SVOLGIMENTO DEL PROCESSO

Il Tribunale di Forlì, con decreto del 30.10.08, ha respinto l’opposizione ex art. 98 l. fall. Proposta dal rag. M.P. per ottenere l’ammissione allo stato passivo del Fallimento C. e B. s.n.c. del credito privilegiato di euro 70.000, vantato in corrispettivo dell’attività professionale espletata in favore della società poi fallita al fine della presentazione di un accordo per la ristrutturazione del debito.

Il tribunale, rilevato che lo stesso opponente aveva dedotto, nella domanda di ammissione, che la sua attività era consistita nel verificare il passivo della società, lo stato dei lavori che questa aveva in corso e nell’organizzare riunioni con potenziali acquirenti e creditori, per poi inoltrare a questi ultimi, insieme ad altri professionisti, una richiesta di adesione all’ammissione della procedura prevista all’art. 182 bis l. fall., ha affermato che tale attività era sostanzialmente volta, nel suo complesso, a predisporre un accordo di ristrutturazione dei debiti, che avrebbe dovuto giocoforza essere accompagnato da una relazione redatta da un professionista dotato dei requisiti richiesti dagli artt. 67, 3° comma, lettera d) e 28,1° comma lettera b) l. fall. Ed, essendo funzionale alla predisposizione di tale relazione, era condizionata all’iscrizione in un apposito albo professionale.

Ha pertanto ritenuto che, poiché il P. non era iscritto all’albo, il contratto d’opera dedotto in giudizio fosse radicalmente nullo, ai sensi dell’art. 2231 c.c., e che in conseguenza dovesse escludersi il diritto dell’opponente al pagamento della retribuzione.

Il provvedimento è stato impugnato da M. P. con ricorso per cassazione affidato a due motivi, cui il Fallimento C. e B. s.n.c. ha resistito con controricorso.

MOTIVI DELLA DECISIONE

1) Con il primo motivo ricorrente, denunciando violazione degli artt. 2236 c.c. e 182 bis l. fall., deduce che, come riconosciuto dallo stesso tribunale, l’incarico affidatogli ha avuto ad oggetto la sola attività propedeutica alla presentazione dell’accordo di ristrutturazione dei debiti e contesta che l’attività in questione debba essere svolta da un professionista iscritto all’albo, atteso che solo chi deve predisporre la relazione necessita dell’iscrizione.

Il motivo è fondato.

Il tribunale ha dato atto, nel provvedimento impugnato, che il P. aveva ricevuto l’incarico di valutare le situazioni patrimoniali e finanziarie della s.n.c. C. e B. e dei suoi soci e di elaborare una strategia che permettesse di evitare il fallimento e, nel contempo di reperire risorse per il completamento di progetti immobiliari in corso ed ha rilevato come, in astratto, un simile incarico, consistente in una prestazione di consulenza aziendale, non avrebbe richiesto l’iscrizione ad un particolare albo professionale; ha tuttavia ritenuto che, nella specie, l’iscrizione all’albo fosse necessaria perché l’attività in concreto espletata dal P. era diretta alla presentazione di un accordo di ristrutturazione dei debiti ed era quindi “funzionale” alla redazione della relazione accompagnatoria di cui all’art. 182 bis l. fall. (analoga a quella richiesta dal 3° comma dell’art. 161 nel caso di deposito di una domanda di concordato).

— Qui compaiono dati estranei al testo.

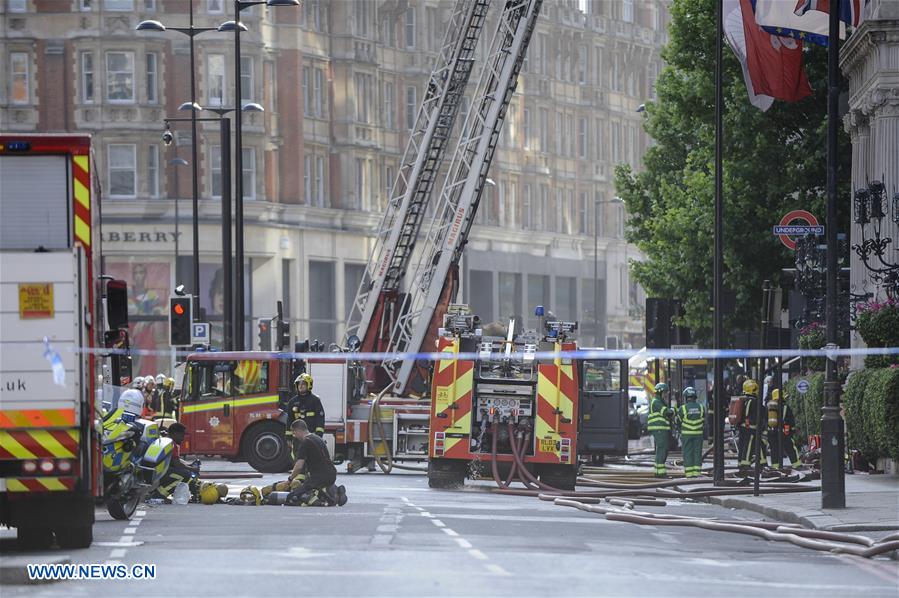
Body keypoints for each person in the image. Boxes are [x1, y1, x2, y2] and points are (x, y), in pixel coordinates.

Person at [285, 419, 346, 507]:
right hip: (331, 474)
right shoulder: (317, 438)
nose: (294, 436)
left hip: (320, 477)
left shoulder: (305, 442)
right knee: (314, 486)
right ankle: (336, 491)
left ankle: (329, 500)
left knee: (294, 496)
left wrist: (290, 479)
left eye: (294, 433)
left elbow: (299, 466)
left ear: (298, 430)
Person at [284, 373, 325, 461]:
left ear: (309, 385)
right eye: (299, 384)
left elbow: (320, 418)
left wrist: (319, 435)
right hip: (297, 438)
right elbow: (289, 420)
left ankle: (309, 474)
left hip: (311, 436)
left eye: (303, 384)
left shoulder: (315, 400)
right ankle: (300, 473)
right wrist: (288, 437)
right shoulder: (292, 402)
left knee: (312, 459)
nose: (300, 386)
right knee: (297, 457)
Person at [154, 422, 200, 500]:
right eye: (182, 435)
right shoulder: (172, 444)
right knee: (185, 475)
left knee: (183, 472)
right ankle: (160, 494)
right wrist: (192, 469)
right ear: (175, 434)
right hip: (162, 473)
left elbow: (175, 459)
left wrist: (188, 464)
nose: (183, 438)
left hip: (158, 471)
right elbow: (177, 464)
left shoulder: (166, 440)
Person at [767, 388, 802, 470]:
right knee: (790, 448)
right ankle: (796, 464)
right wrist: (792, 430)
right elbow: (790, 420)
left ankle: (775, 466)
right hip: (784, 432)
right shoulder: (785, 407)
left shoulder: (769, 407)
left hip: (772, 432)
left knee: (774, 449)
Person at [738, 379, 768, 470]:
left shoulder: (744, 400)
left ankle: (762, 463)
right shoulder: (754, 401)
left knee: (754, 445)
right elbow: (763, 412)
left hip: (743, 427)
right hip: (750, 428)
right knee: (749, 446)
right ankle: (745, 464)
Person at [678, 387, 705, 478]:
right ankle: (697, 473)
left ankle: (689, 474)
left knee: (688, 452)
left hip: (687, 434)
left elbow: (678, 421)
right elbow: (704, 420)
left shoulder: (683, 408)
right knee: (697, 452)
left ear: (686, 397)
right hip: (698, 434)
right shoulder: (701, 407)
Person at [647, 382, 672, 478]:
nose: (666, 395)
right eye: (665, 392)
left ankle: (658, 472)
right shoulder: (657, 401)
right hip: (659, 429)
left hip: (661, 429)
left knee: (662, 449)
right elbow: (666, 412)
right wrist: (673, 411)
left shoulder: (659, 401)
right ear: (660, 392)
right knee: (662, 449)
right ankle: (661, 473)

La conclusione raggiunta non è però condivisibile, atteso che non solo è pacifico che il P. non ha né redatto né sottoscritto la relazione, ma che, secondo quanto accertato dallo stesso giudice del merito, neppure era stato incaricato di redigerla all’esito dell’espletamento dell’attività che gli era stata demandata.

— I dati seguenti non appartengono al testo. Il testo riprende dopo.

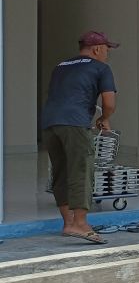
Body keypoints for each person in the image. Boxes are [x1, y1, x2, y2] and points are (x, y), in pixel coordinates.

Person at [41, 31, 119, 245]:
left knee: (61, 170)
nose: (107, 54)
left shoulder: (61, 66)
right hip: (74, 123)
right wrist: (104, 117)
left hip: (49, 123)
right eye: (107, 50)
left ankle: (68, 223)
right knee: (82, 169)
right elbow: (109, 102)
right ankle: (81, 223)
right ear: (97, 49)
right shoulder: (101, 68)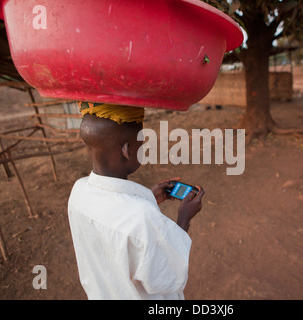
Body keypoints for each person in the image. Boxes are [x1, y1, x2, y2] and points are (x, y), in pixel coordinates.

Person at [68, 102, 205, 299]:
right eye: (142, 142)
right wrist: (184, 218)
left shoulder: (78, 191)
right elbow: (168, 275)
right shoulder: (141, 216)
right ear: (127, 150)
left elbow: (114, 225)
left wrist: (148, 197)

Nel ritenere che l’attività in questione fosse “funzionale” alla predisposizione della relazione il tribunale ha perciò compiuto un evidente salto logico: il lavoro svolto da chi abbia ricevuto l’incarico di verificare, attraverso la raccolta, l’analisi e l’elaborazione dei dati economici aziendali, se ricorrano le condizioni per proporre ai creditori un accordo di ristrutturazione dei debiti e di provvedere, eventualmente, alla sua concreta stesura, è infatti finalizzato (ed in tal senso “funzionale”) al perseguimento dell’obiettivo dell’imprenditore, che è quello di raggiungere l’accordo e di vederlo omologato, e non certo alla redazione della relazione accompagnatoria, che costituisce soltanto indispensabile corredo documentale della domanda di omologazione.

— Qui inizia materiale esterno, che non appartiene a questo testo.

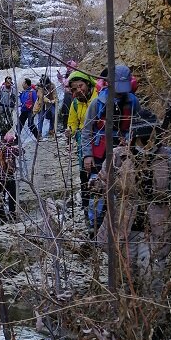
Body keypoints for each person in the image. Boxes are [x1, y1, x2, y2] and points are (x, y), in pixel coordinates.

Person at [93, 111, 171, 289]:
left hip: (155, 229)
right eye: (143, 137)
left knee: (152, 276)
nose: (147, 142)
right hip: (124, 227)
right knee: (125, 276)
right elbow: (102, 181)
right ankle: (127, 313)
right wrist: (97, 185)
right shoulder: (119, 156)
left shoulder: (168, 157)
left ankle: (152, 313)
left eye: (151, 136)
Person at [81, 65, 141, 176]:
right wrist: (87, 155)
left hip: (124, 150)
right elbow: (86, 130)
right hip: (100, 152)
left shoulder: (133, 102)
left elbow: (138, 127)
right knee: (97, 184)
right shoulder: (97, 103)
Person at [65, 70, 98, 225]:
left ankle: (99, 210)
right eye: (74, 89)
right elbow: (72, 123)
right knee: (84, 176)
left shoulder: (99, 98)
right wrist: (69, 131)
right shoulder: (76, 104)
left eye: (80, 86)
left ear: (88, 84)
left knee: (98, 174)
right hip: (82, 144)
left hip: (99, 141)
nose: (78, 90)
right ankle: (87, 209)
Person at [57, 59, 78, 131]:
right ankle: (65, 126)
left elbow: (67, 83)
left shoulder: (74, 73)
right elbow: (64, 84)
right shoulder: (68, 73)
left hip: (72, 94)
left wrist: (61, 79)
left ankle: (72, 126)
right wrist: (61, 79)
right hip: (67, 94)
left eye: (69, 66)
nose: (67, 67)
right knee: (66, 110)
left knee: (72, 109)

Va escluso, sotto altro profilo (ove mai il tribunale avesse in tal senso utilizzato l’aggettivo “funzionale”), che l’attività propedeutica alla predisposizione dell’accordo debba essere svolta dall’attestatore: una tale opzione interpretativa – non ricavabile dal comb. disp. degli artt. 182 bis e 67, 3° comma, lettera d) l. fall. Nel testo applicabile ratione temporis al caso di specie – risulta priva di fondamento alla luce dell’attuale formulazione dell’art. 67 cit. (novellato dall’art. 33 della l. n. 134/012), il quale, nello stabilire che il professionista designato dal debitore per attestare la veridicità dei dati aziendali deve essere indipendente (subito dopo specificando quali sono gli imprescindibili elementi che connotano l’indipendenza) depone in senso esattamente contrario, ovvero per la separazione dei due incarichi, fra loro non cumulabili, posto che l’uno (genericamente definibile di consulenza per l’accesso alla procedura) è necessariamente antecedente all’altro e comporta il coinvolgimento del consulente nell’adozione delle scelte strategiche ritenute opportune al raggiungimento dell’obiettivo perseguito dall’imprenditore e risulta pertanto incompatibile con la posizione di terzietà richiesta a chi deve asseverare i dati aziendali ed effettuare un giudizio prognostico di attuabilità dell’accordo.

Ne consegue che, non essendovi alcuna norma che preveda che l’attività di consulenza concretamente posta in essere dal P. – diretta alla predisposizione dell’accordo ed alla presentazione della domanda di omologazione – debba essere svolta da un soggetto iscritto ad un apposito albo professionale, alla fattispecie in esame non poteva applicarsi l’art. 2231 c.c.

L’accoglimento  del motivo comporta la cassazione del provvedimento impugnato ed il rinvio della causa al Tribunale di Forlì, in diversa composizione, che regolerà anche le spese di questo giudizio di legittimità.

Resta assorbito il secondo motivo del ricorso, con il quale il P. ha impugnato il provvedimento sotto il profilo del vizio di motivazione.

P.Q.M.

La Corte accoglie il primo motivo del ricorso e dichiara assorbito il secondo motivo;

cassa il provvedimento impugnato in relazione al motivo accolto e rinvia al Tribunale di Forlì, in diversa composizione, anche per le spese del giudizio di legittimità.

Roma, 7 gennaio 2015.

Il cons est.                                                                                                       Il Presidente

Depositato in Cancelleria il 19 marzo 2015.